Cut the Chinese cabbage heads into quarters, and salt with 5% of their weight in salt the day before you plan to make the kimchi. (Make sure to put plenty of salt on the tougher root ends.) The next day, when moisture has come out of the cabbage and it is immersed in it, drain off the moisture in a colander.
Make the additional ingredients. Cut the daikon radish into 4 cm long julienne, sprinkle with salt and leave until wilted. Squeeze out the moisture.
Cut the green onion and Chinese chives into 3 cm long pieces. Cut the leek into 3 cm long pieces and julienne.
Put the onion, pear, garlic and ginger into a food processor and process until chopped and combined.

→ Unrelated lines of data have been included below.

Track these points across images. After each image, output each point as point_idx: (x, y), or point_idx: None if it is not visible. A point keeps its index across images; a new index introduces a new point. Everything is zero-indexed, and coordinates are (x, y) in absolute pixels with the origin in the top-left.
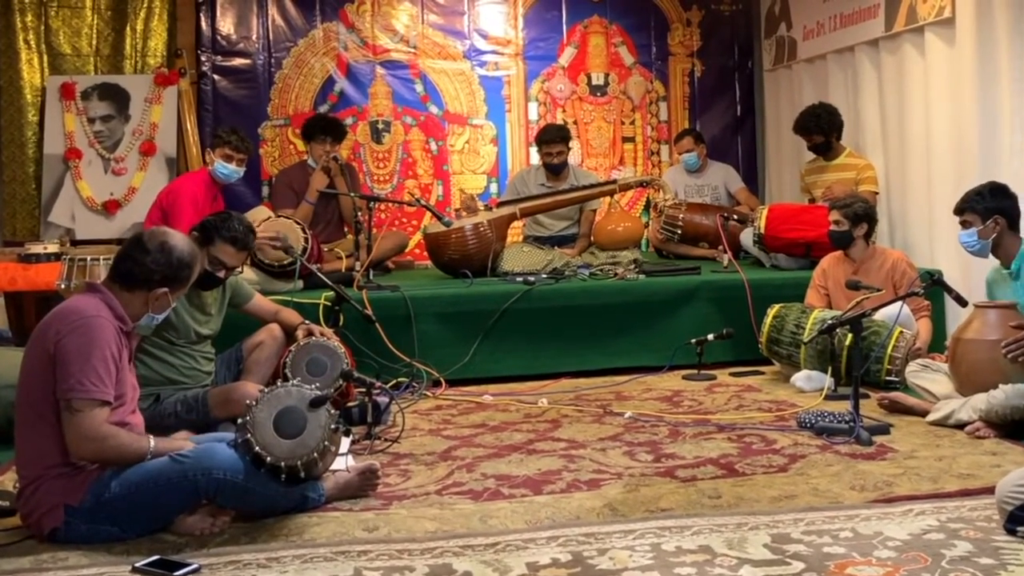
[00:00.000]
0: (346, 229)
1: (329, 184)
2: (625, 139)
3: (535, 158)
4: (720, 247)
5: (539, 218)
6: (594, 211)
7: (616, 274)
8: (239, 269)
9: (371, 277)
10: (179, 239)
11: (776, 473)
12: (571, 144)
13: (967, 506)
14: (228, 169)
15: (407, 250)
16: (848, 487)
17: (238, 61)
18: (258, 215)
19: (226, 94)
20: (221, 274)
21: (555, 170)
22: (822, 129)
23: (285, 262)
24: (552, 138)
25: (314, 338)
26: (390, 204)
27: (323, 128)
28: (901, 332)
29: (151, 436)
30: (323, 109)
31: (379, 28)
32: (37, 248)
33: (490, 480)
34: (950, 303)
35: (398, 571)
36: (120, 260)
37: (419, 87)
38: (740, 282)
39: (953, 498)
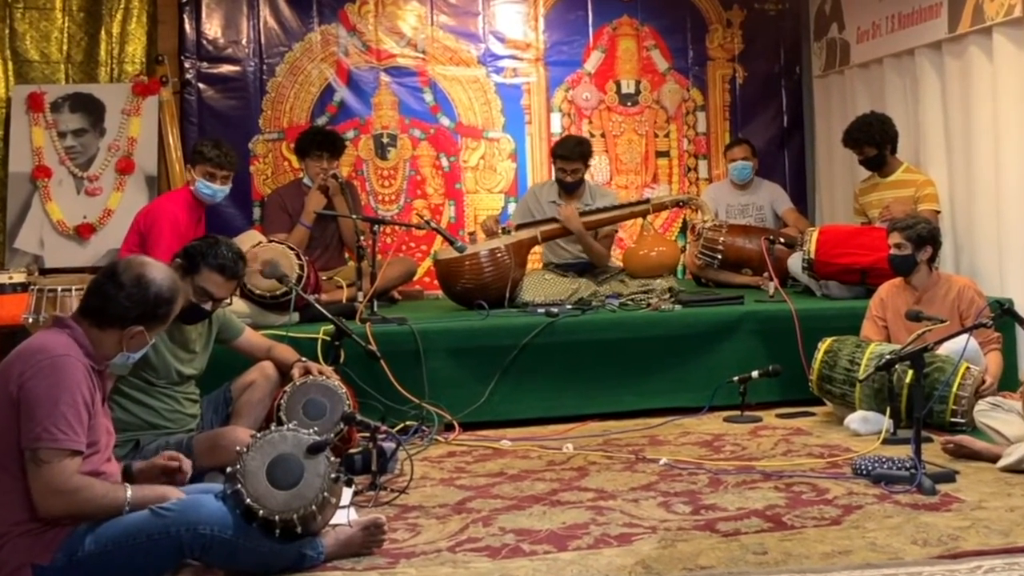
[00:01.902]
0: (347, 255)
1: (327, 205)
2: (659, 153)
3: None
4: (765, 274)
5: (559, 242)
6: (613, 234)
7: (649, 304)
8: (228, 301)
9: (375, 309)
10: (158, 271)
11: (829, 526)
12: (591, 162)
13: None
14: (211, 188)
15: (415, 278)
16: (909, 541)
17: (226, 68)
18: (248, 240)
19: (213, 105)
20: (208, 306)
21: (568, 188)
22: (874, 141)
23: (279, 292)
24: (569, 154)
25: (312, 377)
26: (396, 227)
27: (321, 143)
28: (968, 368)
29: (128, 485)
30: (321, 121)
31: (384, 31)
32: (1, 278)
33: (509, 535)
34: (1022, 335)
35: None
36: (91, 294)
37: (428, 96)
38: (788, 313)
39: None
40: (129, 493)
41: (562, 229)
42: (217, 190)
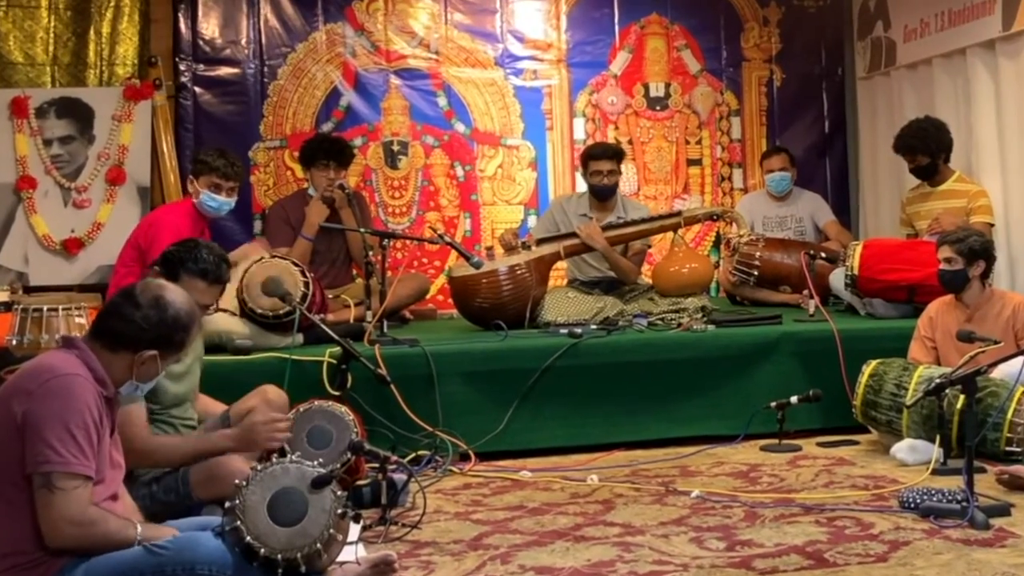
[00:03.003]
0: (355, 272)
1: (334, 218)
2: (690, 162)
3: (582, 185)
4: (805, 291)
5: (585, 257)
6: (645, 250)
7: (680, 324)
8: (213, 307)
9: (385, 329)
10: (178, 295)
11: (874, 563)
12: (623, 166)
13: None
14: (217, 201)
15: (428, 297)
16: None
17: (224, 70)
18: (249, 254)
19: (210, 110)
20: None
21: (602, 194)
22: (928, 148)
23: (281, 312)
24: (600, 153)
25: (317, 403)
26: (408, 241)
27: (327, 151)
28: None
29: (138, 523)
30: (327, 128)
31: (394, 30)
32: None
33: (529, 573)
34: None
35: None
36: (105, 315)
37: (442, 100)
38: (829, 333)
39: None
40: (140, 530)
41: (585, 245)
42: (223, 203)
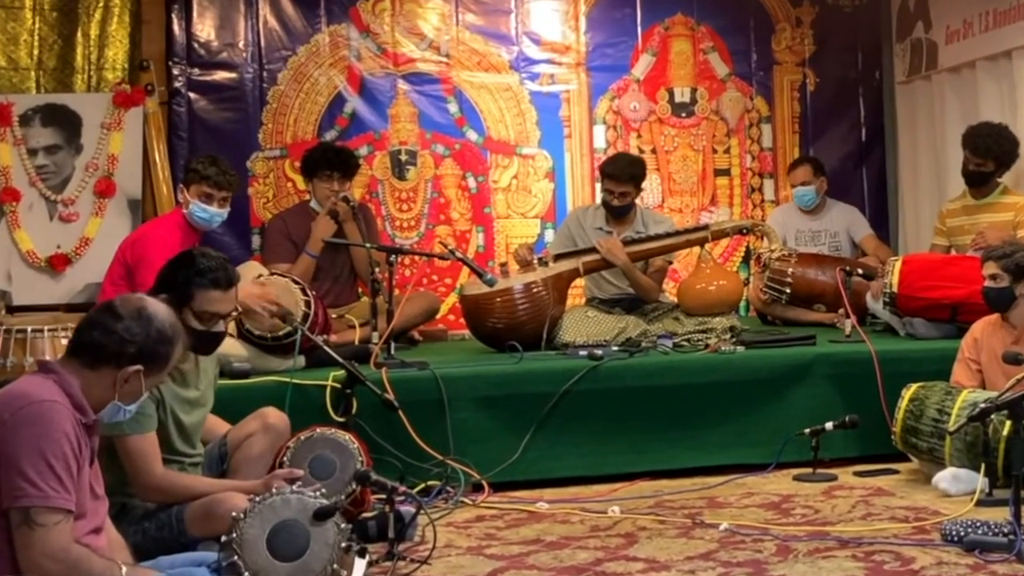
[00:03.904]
0: (360, 290)
1: (337, 232)
2: (718, 172)
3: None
4: (841, 310)
5: (605, 274)
6: (666, 266)
7: (707, 346)
8: (237, 309)
9: (392, 351)
10: (160, 308)
11: None
12: (644, 185)
13: None
14: (207, 212)
15: (439, 316)
16: None
17: (221, 75)
18: (247, 272)
19: (205, 117)
20: (220, 327)
21: (617, 213)
22: (998, 156)
23: (282, 333)
24: (618, 173)
25: (319, 430)
26: (416, 257)
27: (331, 160)
28: None
29: (124, 564)
30: (330, 136)
31: (401, 32)
32: None
33: None
34: None
35: None
36: (83, 329)
37: (453, 107)
38: (867, 355)
39: None
40: (124, 572)
41: (606, 260)
42: (214, 214)
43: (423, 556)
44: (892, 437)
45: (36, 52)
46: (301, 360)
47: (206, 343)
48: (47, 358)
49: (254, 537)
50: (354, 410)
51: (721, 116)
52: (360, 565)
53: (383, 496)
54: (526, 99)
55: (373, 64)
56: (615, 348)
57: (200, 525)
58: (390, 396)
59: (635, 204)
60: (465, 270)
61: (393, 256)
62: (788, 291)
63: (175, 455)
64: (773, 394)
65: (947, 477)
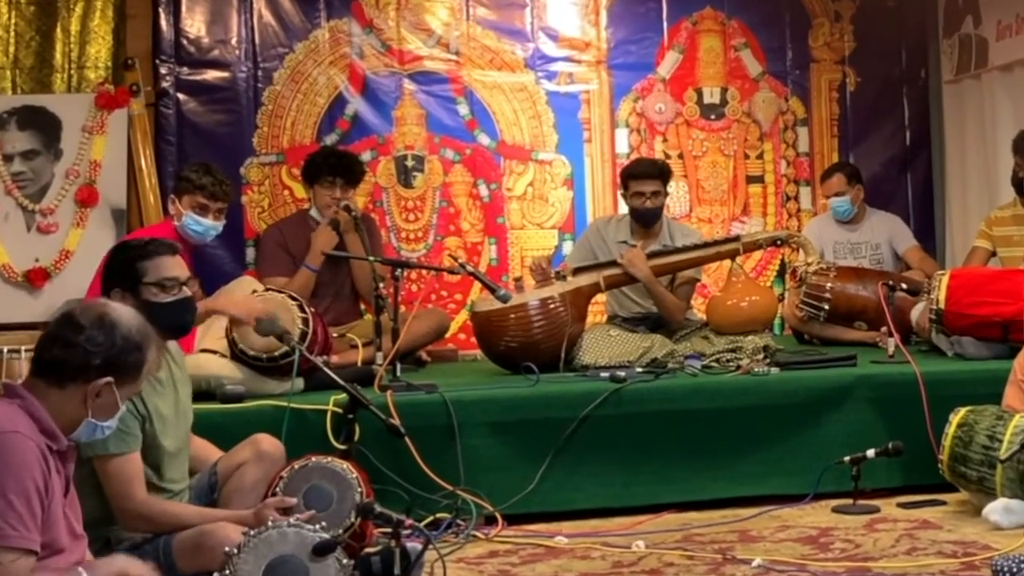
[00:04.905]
0: (363, 307)
1: (338, 244)
2: (751, 179)
3: (623, 206)
4: (884, 328)
5: (626, 290)
6: (693, 281)
7: (739, 367)
8: (188, 275)
9: (398, 373)
10: (124, 312)
11: None
12: (670, 186)
13: None
14: (203, 225)
15: (448, 335)
16: None
17: (212, 74)
18: (241, 288)
19: (196, 120)
20: (184, 292)
21: (645, 219)
22: None
23: (278, 353)
24: (643, 171)
25: (315, 459)
26: (424, 271)
27: (334, 166)
28: None
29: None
30: (330, 140)
31: (407, 27)
32: None
33: None
34: None
35: None
36: (43, 346)
37: (463, 108)
38: (912, 377)
39: None
40: (82, 573)
41: (628, 274)
42: (209, 227)
43: None
44: (939, 466)
45: (12, 49)
46: (299, 383)
47: (179, 314)
48: (15, 381)
49: (248, 574)
50: (357, 437)
51: (754, 118)
52: None
53: (388, 530)
54: (542, 100)
55: (377, 62)
56: (639, 370)
57: (189, 559)
58: (396, 422)
59: (663, 214)
60: (477, 285)
61: (399, 270)
62: (826, 308)
63: (163, 480)
64: (810, 419)
65: (998, 509)
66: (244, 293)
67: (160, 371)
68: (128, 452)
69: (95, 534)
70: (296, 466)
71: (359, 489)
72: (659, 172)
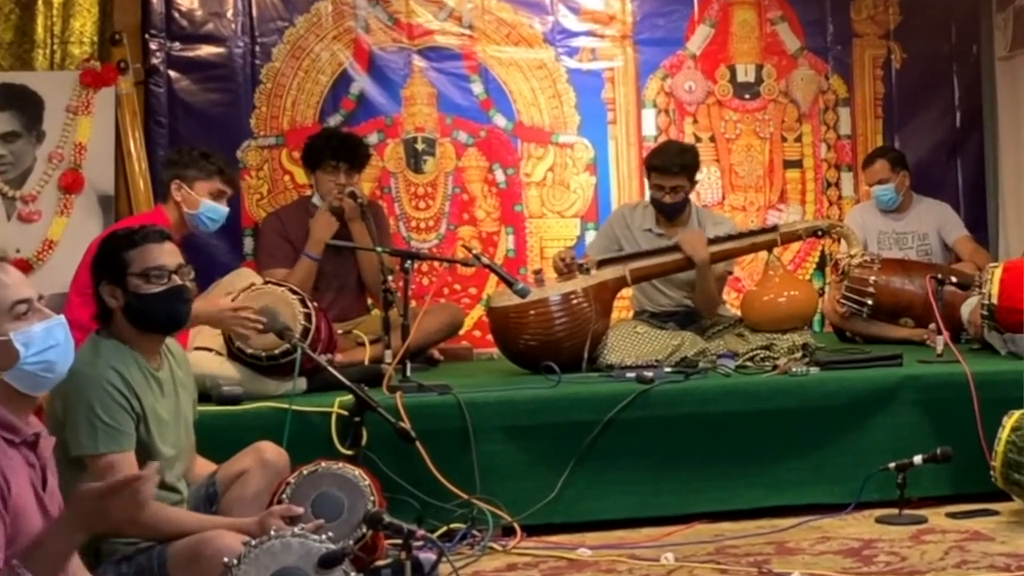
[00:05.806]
0: (370, 301)
1: (344, 235)
2: (788, 163)
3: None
4: (932, 325)
5: (657, 283)
6: (725, 275)
7: (776, 367)
8: (182, 264)
9: (409, 373)
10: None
11: None
12: (698, 177)
13: None
14: (220, 213)
15: (462, 332)
16: None
17: (206, 50)
18: (239, 281)
19: (188, 99)
20: (175, 281)
21: (668, 212)
22: None
23: (278, 352)
24: (667, 165)
25: (324, 464)
26: (436, 263)
27: (337, 149)
28: None
29: None
30: (334, 121)
31: None
32: None
33: None
34: None
35: None
36: None
37: (477, 87)
38: (962, 377)
39: None
40: None
41: (670, 265)
42: (224, 214)
43: None
44: (991, 473)
45: None
46: (302, 383)
47: (168, 305)
48: None
49: None
50: (364, 441)
51: (791, 98)
52: None
53: (399, 541)
54: (563, 78)
55: (384, 37)
56: (668, 369)
57: (185, 569)
58: (406, 425)
59: (690, 201)
60: (493, 278)
61: (409, 262)
62: (870, 303)
63: (160, 488)
64: (852, 423)
65: None
66: (242, 286)
67: (160, 371)
68: (120, 451)
69: (84, 545)
70: (304, 472)
71: (371, 497)
72: (682, 168)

Soak the konbu seaweed in water until softened, and shred finely. Combine with the scallops, ama-ebi shrimp, and the salt-preserved sardine liquid in a food processor. Process until the shrimp shells are completely chopped.
From this point on protect your hands with gloves. Sprinkle half the chili pepper onto the daikon radish from Step 2, and mix well until it has all turned red.
Process the salt-preserved squid in a food processor until it's chopped up. Add this to the Step 6 mixture with the sugar, and squeeze and mix together with your hands.
Add the Step 5 konbu seaweed and the Step 5 scallop-shrimp mixture and mix and rub it all together with your hands.
Add the chopped up garlic mixture from Step for and mix it in. Add the rest of the chili peppers and rice porridge, and mix well.
Add the chopped up green onion, leek and Chinese chives. Mix to combine. The seasoning ingredient mix is finished.
Next, combine the seasoning mix with the Chinese cabbage. If the cabbage is still wet dry it well with paper towels. Push in the seasoning mix between the leaves of the cabbage.
Roll up the cabbage pieces, wrap each one with the outermost leaves, and it's done.
Kimchi is a fermented food, so don't eat it right after you make it. It's best after resting in the refrigerator for at least 4 days. Once it tastes right, store it in the partial freezing compartment (almost freezing) of your refrigerator to slow down further fermentation.